To better mimic the changes seen in the brain, Origami is also pioneering the adoption of spheroid brain cell cultures. Spheroids are a three-dimensional (3D) cell culture system of multiple brain cell types (i.e., neurons and glia). The use of spheroids greatly enhances our ability to study brain biology and changes caused by disease. The reproducibility of the spheroid system is critical for drug discovery. With results in hand from these patient-derived spheroid cell cultures, we can proceed with greater confidence in selecting compounds for advancement to clinical trials.
About the mutant HTT (mHTT) Protein
The mutant HTT (mHTT) protein retains normal function. Under conditions of reduced proteostasis where cell machinery is less able to keep proteins properly folded, mHTT tends to unfold and misfold, leaving it susceptible to cleavage by cellular proteases with the release of toxic mHTT protein fragments.

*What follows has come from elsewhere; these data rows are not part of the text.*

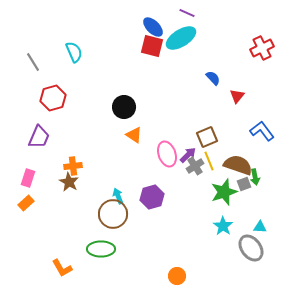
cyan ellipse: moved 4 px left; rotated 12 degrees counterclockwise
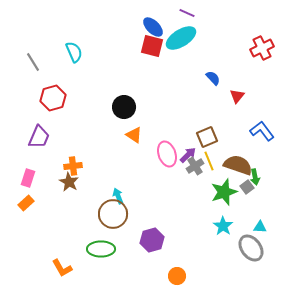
gray square: moved 3 px right, 3 px down; rotated 16 degrees counterclockwise
purple hexagon: moved 43 px down
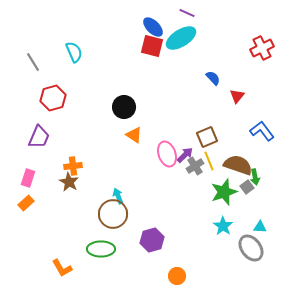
purple arrow: moved 3 px left
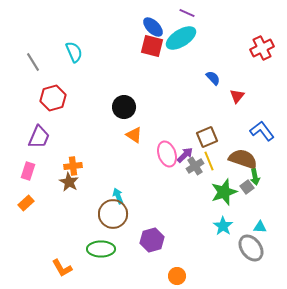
brown semicircle: moved 5 px right, 6 px up
pink rectangle: moved 7 px up
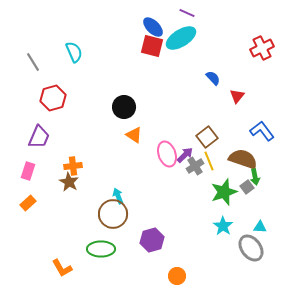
brown square: rotated 15 degrees counterclockwise
orange rectangle: moved 2 px right
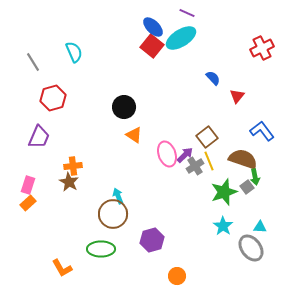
red square: rotated 25 degrees clockwise
pink rectangle: moved 14 px down
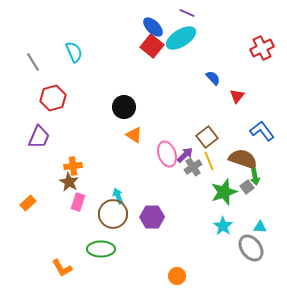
gray cross: moved 2 px left, 1 px down
pink rectangle: moved 50 px right, 17 px down
purple hexagon: moved 23 px up; rotated 15 degrees clockwise
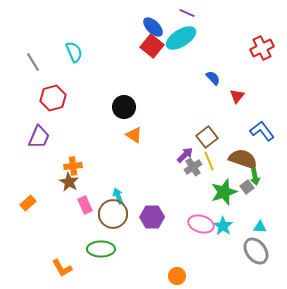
pink ellipse: moved 34 px right, 70 px down; rotated 55 degrees counterclockwise
pink rectangle: moved 7 px right, 3 px down; rotated 42 degrees counterclockwise
gray ellipse: moved 5 px right, 3 px down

These toxic protein fragments result in a broad array of cell dysfunctions (such as misregulation of transcription, altered axonal transport, and aberrant protein localization), pathologies (including protein aggregates) and ultimately cell death.
In HD, the generation of toxic fragments from misfolded mHTT is considered a main cause of pathogenesis, thus it would be rational to prevent the misfolding of mHTT proteins or to direct such misfolded forms to degradation pathways to treat the disease. Origami’s compounds limit formation of toxic mHTT protein fragments. Targeting mHTT corrects the underlying cause of the disease – which is mHTT protein misfolding.
Proprietary Chemistry
Our in-depth understanding of the linkage between a misfolded protein and the pathologic effects on cell function provides us the opportunity to design degraders with optimized pharmaceutical properties tailored to not only specific diseases but to selected subsets of patient populations within a specific disease.
Origami Therapeutics is taking a precision medicine approach to discover disease-modifying treatments for genetic neurodegenerative disorders caused by toxic protein misfolding.
Leveraging the Founder’s experience in discovering transformational therapies for Cystic Fibrosis that modulate CFTR conformation, the Company’s focus is to treat neurodegeneration by directly modulating the pathogenic proteins that cause disease in order to restore physiologic balance.
Our ORICISION™ discovery platform enables discovery of both protein degraders and conformation correctors, allowing us to match the best drug to treat each disease by using patient-derived disease models to ensure success in clinical trials.